Steve Leinwand and Steve Fleischmann said:
In mathematics instruction, a chasm exists between research and practice. For evidence of this gap, look no further than the mismatch between what research says about developing students’ conceptual mathematics understanding and what we actually do. An example is the way we teach math content in elementary and middle schools. A growing body of promising research shows that if initial instruction focuses exclusively on procedural skills, then students may have difficulty developing an understanding of math concepts.
AND
On post-tests, the students who received only meaningful, or relational, instruction performed better in applying the procedure and solving the equations. In contrast, the students who first received procedural instruction on how to solve an equation tended to resist new ideas and appeared to apply procedures without understanding. [emphasis added]
AND
the form of instruction humorously but accurately characterized as yours is not to reason why, just invert and multiply may not enhance the performance of many students.

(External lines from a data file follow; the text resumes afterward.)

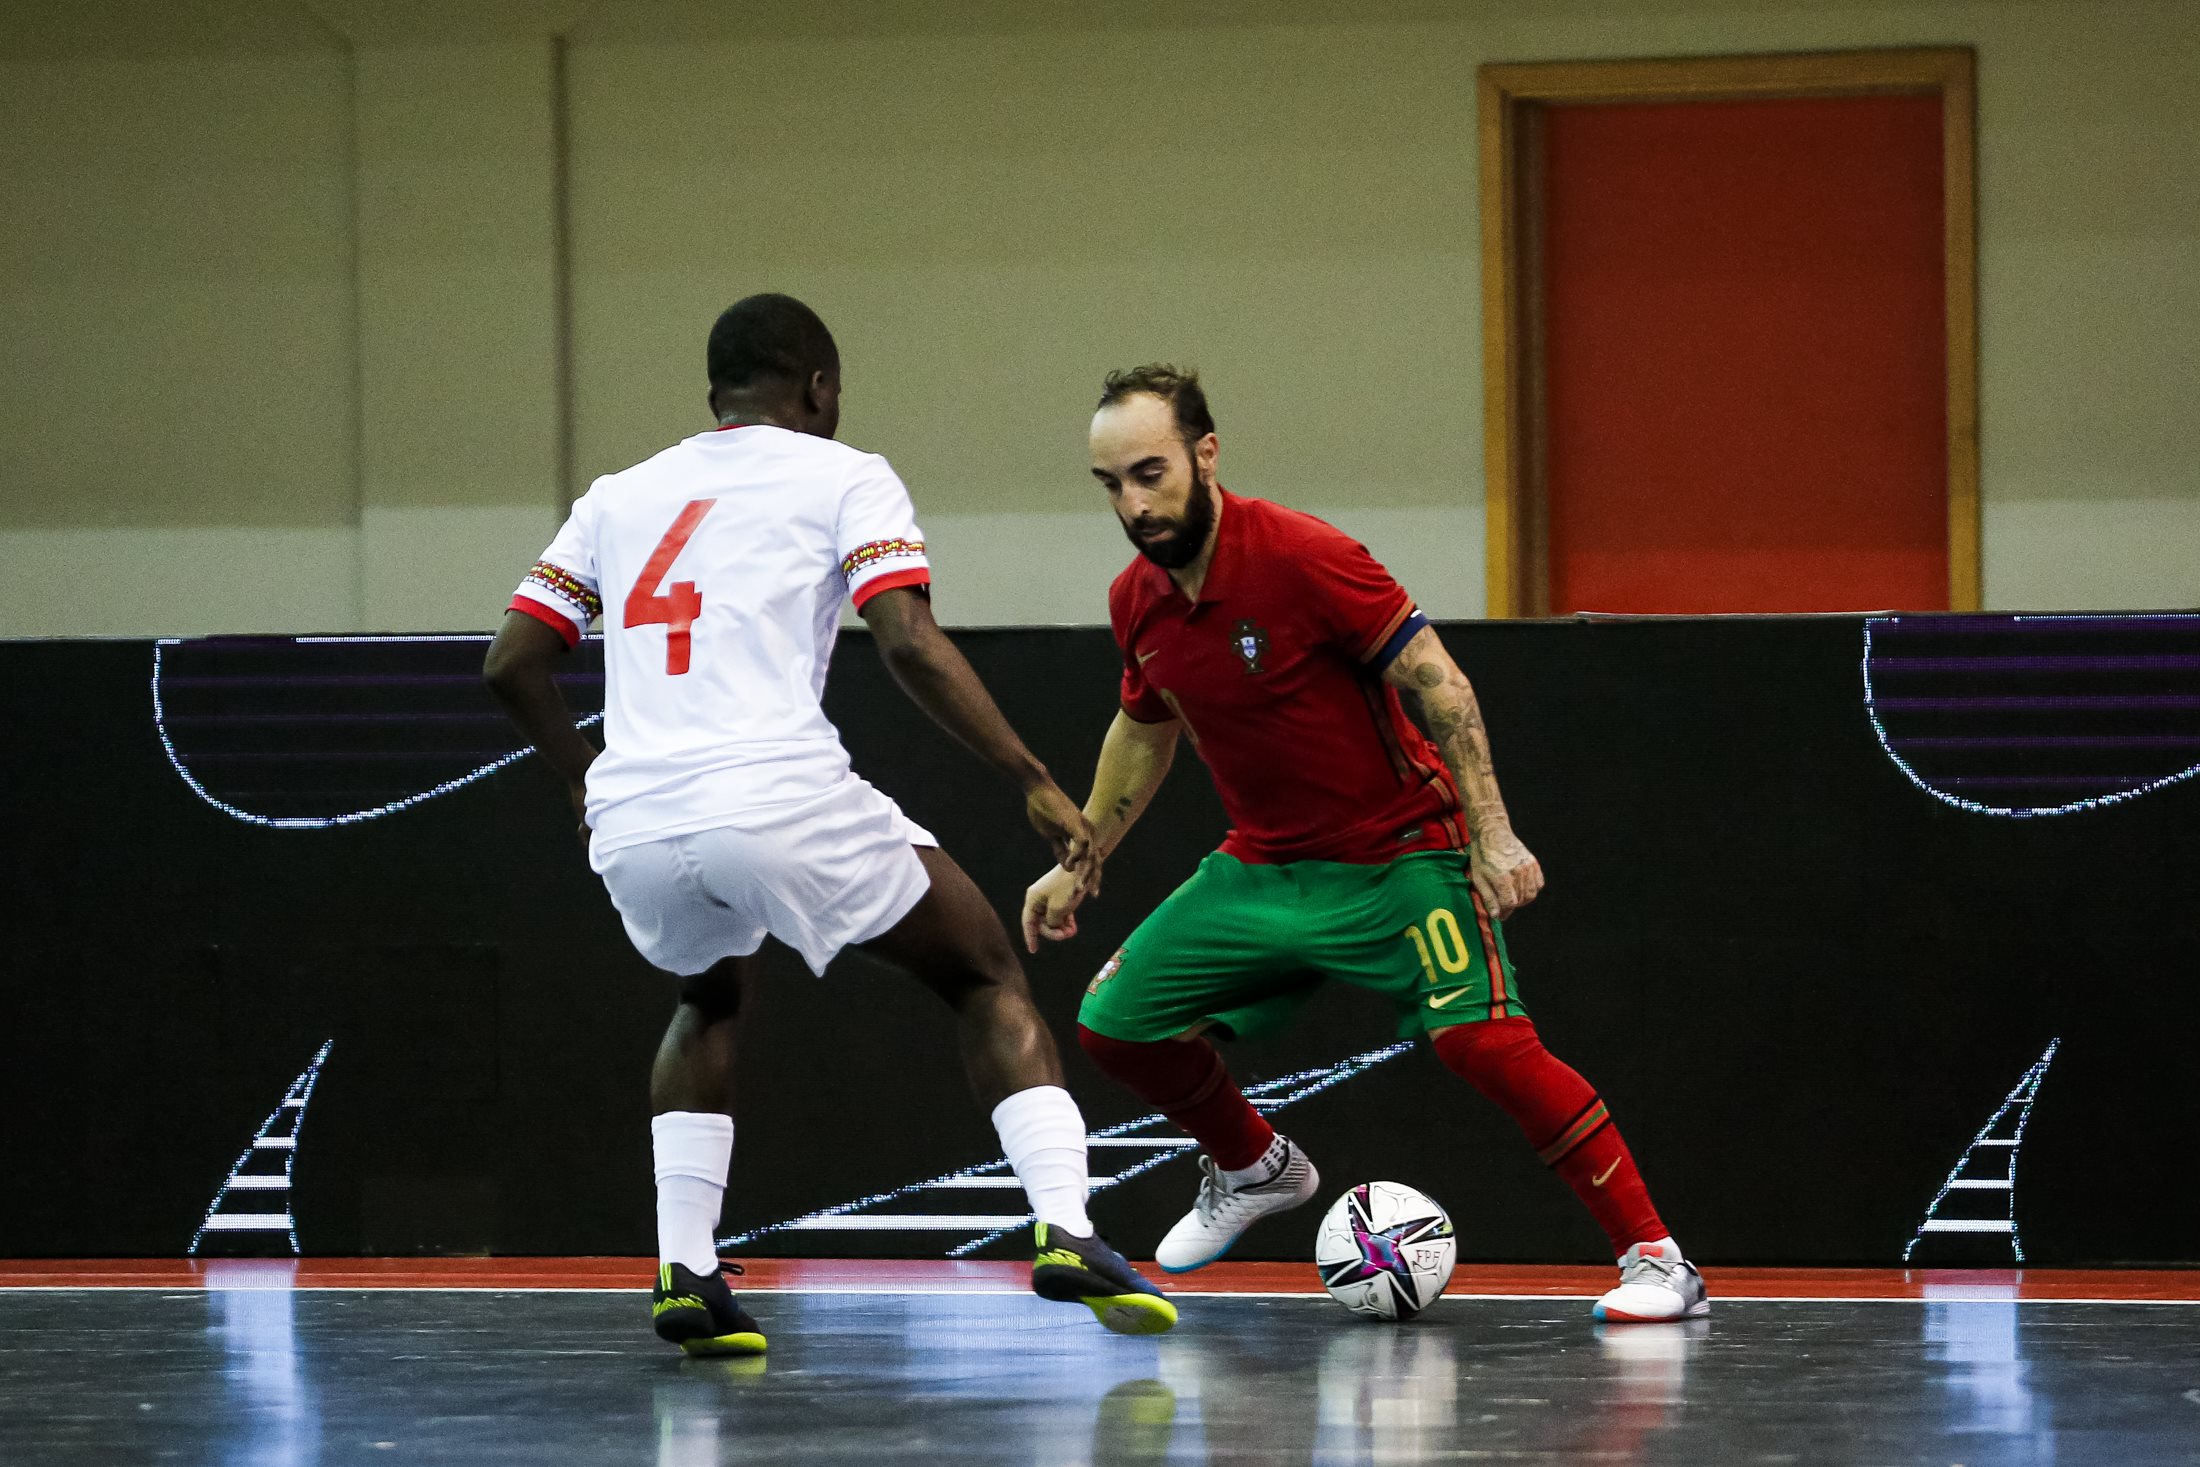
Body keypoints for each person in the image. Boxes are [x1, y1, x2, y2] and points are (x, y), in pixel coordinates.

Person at [484, 295, 1174, 1354]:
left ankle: (684, 1270)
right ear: (816, 387)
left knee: (707, 994)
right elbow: (904, 639)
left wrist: (585, 786)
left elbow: (512, 663)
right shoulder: (843, 471)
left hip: (635, 815)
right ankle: (1068, 1228)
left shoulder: (617, 496)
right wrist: (1030, 776)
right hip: (772, 792)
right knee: (981, 969)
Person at [1020, 365, 1707, 1323]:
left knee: (1483, 1042)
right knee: (1115, 1022)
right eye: (1112, 485)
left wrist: (1493, 834)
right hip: (1263, 869)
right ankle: (1255, 1166)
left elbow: (1438, 682)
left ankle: (1657, 1260)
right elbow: (1144, 728)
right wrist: (1080, 856)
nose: (1134, 503)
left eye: (1150, 473)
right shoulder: (1136, 599)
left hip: (1401, 858)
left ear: (1205, 454)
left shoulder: (1306, 555)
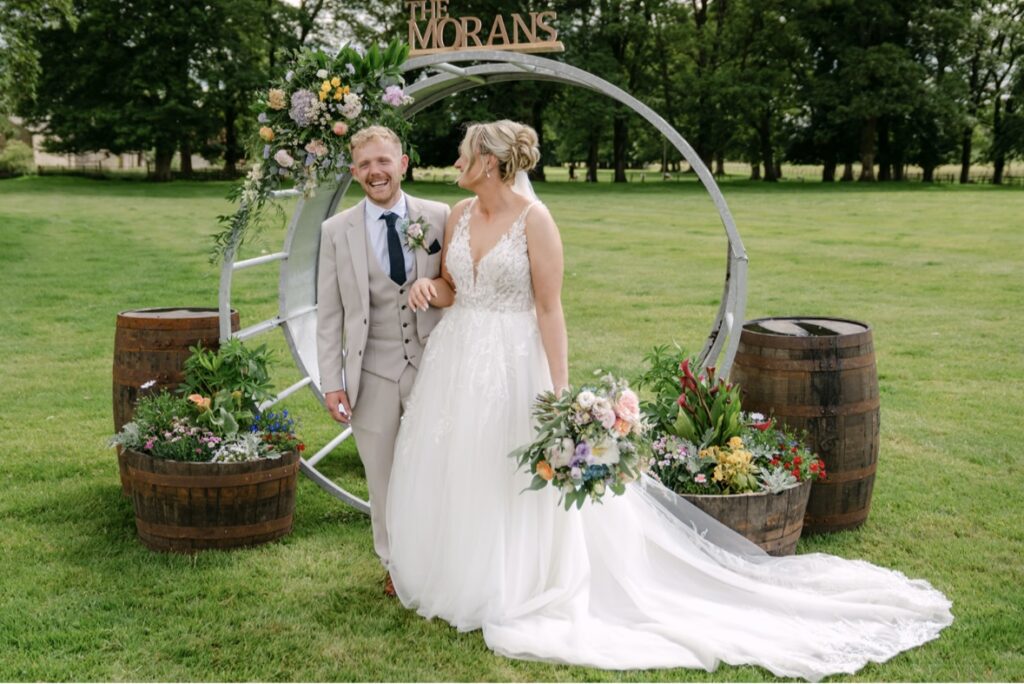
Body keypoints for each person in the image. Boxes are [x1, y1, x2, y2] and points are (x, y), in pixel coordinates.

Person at [385, 120, 953, 680]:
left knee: (512, 469)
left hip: (515, 362)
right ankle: (459, 573)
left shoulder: (537, 221)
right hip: (457, 361)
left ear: (488, 161)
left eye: (463, 153)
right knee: (460, 463)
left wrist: (561, 399)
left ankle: (515, 581)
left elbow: (550, 310)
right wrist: (428, 288)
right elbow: (451, 289)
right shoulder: (457, 216)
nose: (455, 161)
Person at [316, 125, 450, 596]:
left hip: (431, 366)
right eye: (366, 165)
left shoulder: (438, 216)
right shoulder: (336, 231)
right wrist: (332, 381)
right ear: (354, 173)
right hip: (370, 373)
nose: (376, 172)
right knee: (382, 476)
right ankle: (395, 567)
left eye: (384, 161)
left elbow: (456, 286)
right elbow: (329, 313)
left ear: (403, 164)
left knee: (435, 468)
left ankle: (439, 559)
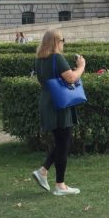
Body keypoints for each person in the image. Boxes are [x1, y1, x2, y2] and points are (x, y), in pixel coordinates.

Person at [31, 29, 85, 196]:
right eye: (62, 40)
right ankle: (59, 185)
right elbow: (71, 78)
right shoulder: (57, 58)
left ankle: (44, 171)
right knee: (64, 142)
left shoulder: (39, 59)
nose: (63, 43)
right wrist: (81, 66)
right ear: (56, 41)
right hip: (60, 102)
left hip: (48, 101)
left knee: (62, 141)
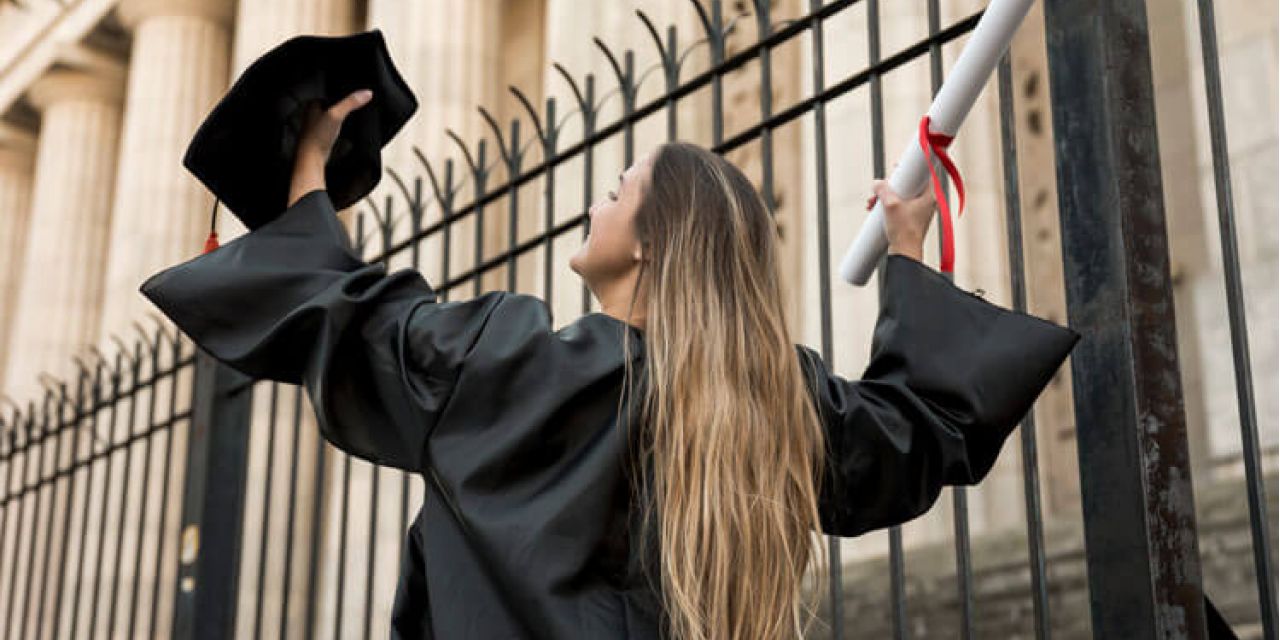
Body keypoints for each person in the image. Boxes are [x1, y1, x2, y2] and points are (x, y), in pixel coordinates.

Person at [140, 90, 1078, 639]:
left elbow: (354, 324)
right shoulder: (781, 409)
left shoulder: (522, 367)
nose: (598, 201)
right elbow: (925, 426)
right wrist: (908, 263)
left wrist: (308, 174)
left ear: (652, 245)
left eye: (619, 189)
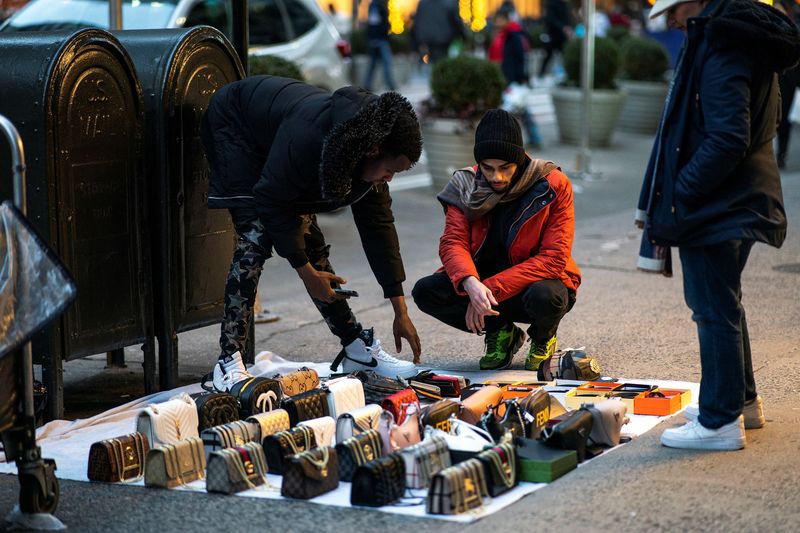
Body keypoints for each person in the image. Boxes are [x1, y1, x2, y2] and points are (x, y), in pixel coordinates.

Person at [638, 0, 799, 450]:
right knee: (722, 303)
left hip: (720, 202)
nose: (668, 20)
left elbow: (728, 136)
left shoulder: (723, 43)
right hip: (736, 196)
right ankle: (738, 402)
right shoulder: (735, 36)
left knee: (713, 308)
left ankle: (720, 421)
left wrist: (681, 191)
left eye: (672, 9)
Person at [200, 76, 423, 391]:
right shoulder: (310, 139)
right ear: (372, 151)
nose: (389, 179)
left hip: (281, 138)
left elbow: (379, 226)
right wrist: (304, 271)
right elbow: (271, 199)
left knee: (310, 243)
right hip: (237, 122)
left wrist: (400, 310)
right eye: (391, 170)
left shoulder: (363, 148)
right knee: (256, 236)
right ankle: (228, 360)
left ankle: (355, 349)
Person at [413, 109, 581, 371]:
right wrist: (470, 283)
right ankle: (502, 332)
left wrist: (487, 288)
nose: (496, 177)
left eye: (505, 168)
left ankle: (543, 338)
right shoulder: (464, 183)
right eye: (488, 168)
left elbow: (554, 259)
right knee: (426, 292)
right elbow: (452, 242)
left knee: (546, 295)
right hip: (485, 285)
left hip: (535, 285)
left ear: (519, 160)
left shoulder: (553, 183)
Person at [363, 0, 396, 91]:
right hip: (379, 39)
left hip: (376, 38)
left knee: (373, 64)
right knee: (386, 63)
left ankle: (368, 85)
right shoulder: (376, 5)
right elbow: (374, 23)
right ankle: (390, 85)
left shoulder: (376, 4)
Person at [538, 0, 573, 78]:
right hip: (553, 35)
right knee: (548, 55)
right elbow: (550, 19)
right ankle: (541, 75)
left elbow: (568, 19)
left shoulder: (565, 4)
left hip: (562, 37)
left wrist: (569, 28)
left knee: (564, 55)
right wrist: (563, 28)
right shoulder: (553, 4)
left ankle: (566, 75)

Alternatively, instruction that places a premium from the start on meaning and conceptual understanding may improve classroom productivity.
And yet, despite Common Core and other efforts, our procedural emphases still persist in many, many math classrooms. And parents clamor for them.
FYI, this is from twelve (12!) years ago…
Image credit: maths, Shaun Wood
Of course, there has been little movement towards more conceptual understanding in the Common Core era: the concomitant high-stakes testing guaranteed that would be the case. But even if the assessment piece of the Common Core initiative were as progressive as the Standards for Mathematical Practice, you can’t legislate a sea change in actual teaching in a nation such as ours. Procedural instruction reflects more than a century of “how it’s always been done,” and we lack a sufficiently large base of constructivist math teachers to turn the tide.
You’re completely correct that it’s the testing driving things away from real progress. Higher ups saying that they want you to teach “Higher Order Skills” then evaluating based standardized multiple choice tests doesn’t fool anyone. There’s also the paperwork issue… people have no idea how much the level of documentation of process required of teachers has increased, and it’s a whole lot easier to write up a procedural lesson than an inquiry/exploratory activity. I am thankfully in a position where I can do what’s best for my students and not worry about having to defend it, but the new teachers in my district are certainly not.
many factors causing the gap:
parental personal narratives as you mention, but also those of the teachers, who many themselves have only experienced procedural mathematics, unaware themselves of the inherent structure and sense making of mathematics. This though – we can mend should we be ardent and honest in our conversations with professionals. If we call forth a clear signal and speak in simple terms about what mathematics IS.